### GIVEN REQUEST
Copy every line of the records below, word for word and in the same order.

### SUPPLIED DATA
* BEGIN *

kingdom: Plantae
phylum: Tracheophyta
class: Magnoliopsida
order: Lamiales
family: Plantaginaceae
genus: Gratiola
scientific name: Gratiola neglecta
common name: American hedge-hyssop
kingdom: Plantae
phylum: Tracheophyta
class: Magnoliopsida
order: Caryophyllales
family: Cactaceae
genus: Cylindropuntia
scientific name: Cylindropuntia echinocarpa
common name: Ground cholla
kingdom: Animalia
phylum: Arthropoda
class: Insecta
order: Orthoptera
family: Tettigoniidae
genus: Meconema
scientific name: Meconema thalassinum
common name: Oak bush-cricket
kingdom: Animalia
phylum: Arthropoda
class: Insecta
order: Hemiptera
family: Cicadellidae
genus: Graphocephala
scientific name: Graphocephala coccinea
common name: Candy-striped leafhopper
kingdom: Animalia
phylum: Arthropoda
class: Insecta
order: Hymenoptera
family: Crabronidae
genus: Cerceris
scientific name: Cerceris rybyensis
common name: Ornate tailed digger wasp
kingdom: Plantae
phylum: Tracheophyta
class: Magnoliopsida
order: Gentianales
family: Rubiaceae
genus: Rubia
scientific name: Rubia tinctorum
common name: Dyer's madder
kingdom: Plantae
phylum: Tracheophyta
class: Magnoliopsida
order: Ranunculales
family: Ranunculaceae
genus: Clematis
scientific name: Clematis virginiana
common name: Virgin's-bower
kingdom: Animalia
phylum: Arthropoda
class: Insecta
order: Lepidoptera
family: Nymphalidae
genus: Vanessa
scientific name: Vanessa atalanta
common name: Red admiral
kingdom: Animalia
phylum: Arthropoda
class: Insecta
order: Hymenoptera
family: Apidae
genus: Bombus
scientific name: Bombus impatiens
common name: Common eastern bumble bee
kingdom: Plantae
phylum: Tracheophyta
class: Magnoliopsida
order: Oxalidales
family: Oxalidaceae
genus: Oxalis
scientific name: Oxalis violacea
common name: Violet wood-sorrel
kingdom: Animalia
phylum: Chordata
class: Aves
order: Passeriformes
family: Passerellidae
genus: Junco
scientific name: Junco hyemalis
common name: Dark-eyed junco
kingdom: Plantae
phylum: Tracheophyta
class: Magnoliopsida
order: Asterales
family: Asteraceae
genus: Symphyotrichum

* END *

### TASK RESULT
kingdom: Plantae
phylum: Tracheophyta
class: Magnoliopsida
order: Lamiales
family: Plantaginaceae
genus: Gratiola
scientific name: Gratiola neglecta
common name: American hedge-hyssop
kingdom: Plantae
phylum: Tracheophyta
class: Magnoliopsida
order: Caryophyllales
family: Cactaceae
genus: Cylindropuntia
scientific name: Cylindropuntia echinocarpa
common name: Ground cholla
kingdom: Animalia
phylum: Arthropoda
class: Insecta
order: Orthoptera
family: Tettigoniidae
genus: Meconema
scientific name: Meconema thalassinum
common name: Oak bush-cricket
kingdom: Animalia
phylum: Arthropoda
class: Insecta
order: Hemiptera
family: Cicadellidae
genus: Graphocephala
scientific name: Graphocephala coccinea
common name: Candy-striped leafhopper
kingdom: Animalia
phylum: Arthropoda
class: Insecta
order: Hymenoptera
family: Crabronidae
genus: Cerceris
scientific name: Cerceris rybyensis
common name: Ornate tailed digger wasp
kingdom: Plantae
phylum: Tracheophyta
class: Magnoliopsida
order: Gentianales
family: Rubiaceae
genus: Rubia
scientific name: Rubia tinctorum
common name: Dyer's madder
kingdom: Plantae
phylum: Tracheophyta
class: Magnoliopsida
order: Ranunculales
family: Ranunculaceae
genus: Clematis
scientific name: Clematis virginiana
common name: Virgin's-bower
kingdom: Animalia
phylum: Arthropoda
class: Insecta
order: Lepidoptera
family: Nymphalidae
genus: Vanessa
scientific name: Vanessa atalanta
common name: Red admiral
kingdom: Animalia
phylum: Arthropoda
class: Insecta
order: Hymenoptera
family: Apidae
genus: Bombus
scientific name: Bombus impatiens
common name: Common eastern bumble bee
kingdom: Plantae
phylum: Tracheophyta
class: Magnoliopsida
order: Oxalidales
family: Oxalidaceae
genus: Oxalis
scientific name: Oxalis violacea
common name: Violet wood-sorrel
kingdom: Animalia
phylum: Chordata
class: Aves
order: Passeriformes
family: Passerellidae
genus: Junco
scientific name: Junco hyemalis
common name: Dark-eyed junco
kingdom: Plantae
phylum: Tracheophyta
class: Magnoliopsida
order: Asterales
family: Asteraceae
genus: Symphyotrichum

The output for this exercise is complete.